------ SUPPLIED MATERIAL

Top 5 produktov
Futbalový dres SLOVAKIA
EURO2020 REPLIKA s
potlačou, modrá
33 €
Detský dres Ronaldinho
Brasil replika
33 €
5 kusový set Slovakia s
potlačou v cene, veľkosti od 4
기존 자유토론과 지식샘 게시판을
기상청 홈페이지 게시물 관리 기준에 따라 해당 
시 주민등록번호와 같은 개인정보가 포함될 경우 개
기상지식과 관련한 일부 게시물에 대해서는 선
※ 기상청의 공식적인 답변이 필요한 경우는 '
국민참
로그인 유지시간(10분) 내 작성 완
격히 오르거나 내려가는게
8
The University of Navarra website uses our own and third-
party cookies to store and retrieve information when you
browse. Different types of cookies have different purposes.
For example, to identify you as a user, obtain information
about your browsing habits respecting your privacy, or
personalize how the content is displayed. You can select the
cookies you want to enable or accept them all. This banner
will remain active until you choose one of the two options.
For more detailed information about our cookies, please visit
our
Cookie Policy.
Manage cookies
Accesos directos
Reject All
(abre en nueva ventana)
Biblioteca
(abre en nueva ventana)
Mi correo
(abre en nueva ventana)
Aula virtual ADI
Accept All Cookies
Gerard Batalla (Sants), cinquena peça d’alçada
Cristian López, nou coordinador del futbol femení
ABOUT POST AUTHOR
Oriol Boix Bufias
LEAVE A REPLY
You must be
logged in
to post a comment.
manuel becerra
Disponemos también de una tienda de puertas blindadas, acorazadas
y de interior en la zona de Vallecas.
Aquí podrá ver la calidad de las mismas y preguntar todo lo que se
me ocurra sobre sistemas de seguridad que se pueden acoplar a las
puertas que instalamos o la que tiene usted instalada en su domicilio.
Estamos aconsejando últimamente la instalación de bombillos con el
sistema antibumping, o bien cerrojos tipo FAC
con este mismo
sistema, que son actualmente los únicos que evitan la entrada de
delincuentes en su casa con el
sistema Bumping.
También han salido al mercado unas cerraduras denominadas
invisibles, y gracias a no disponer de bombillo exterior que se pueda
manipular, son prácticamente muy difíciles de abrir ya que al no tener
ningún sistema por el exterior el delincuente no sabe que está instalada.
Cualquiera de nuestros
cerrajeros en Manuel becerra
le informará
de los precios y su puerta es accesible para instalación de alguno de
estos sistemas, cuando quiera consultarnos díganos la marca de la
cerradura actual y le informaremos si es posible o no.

------------

▶ **TASK ITEM**:
The reply is to be one number, the count of lines in the records above that contain "instalación".

▶ **RESULT FOR THIS TASK**:
2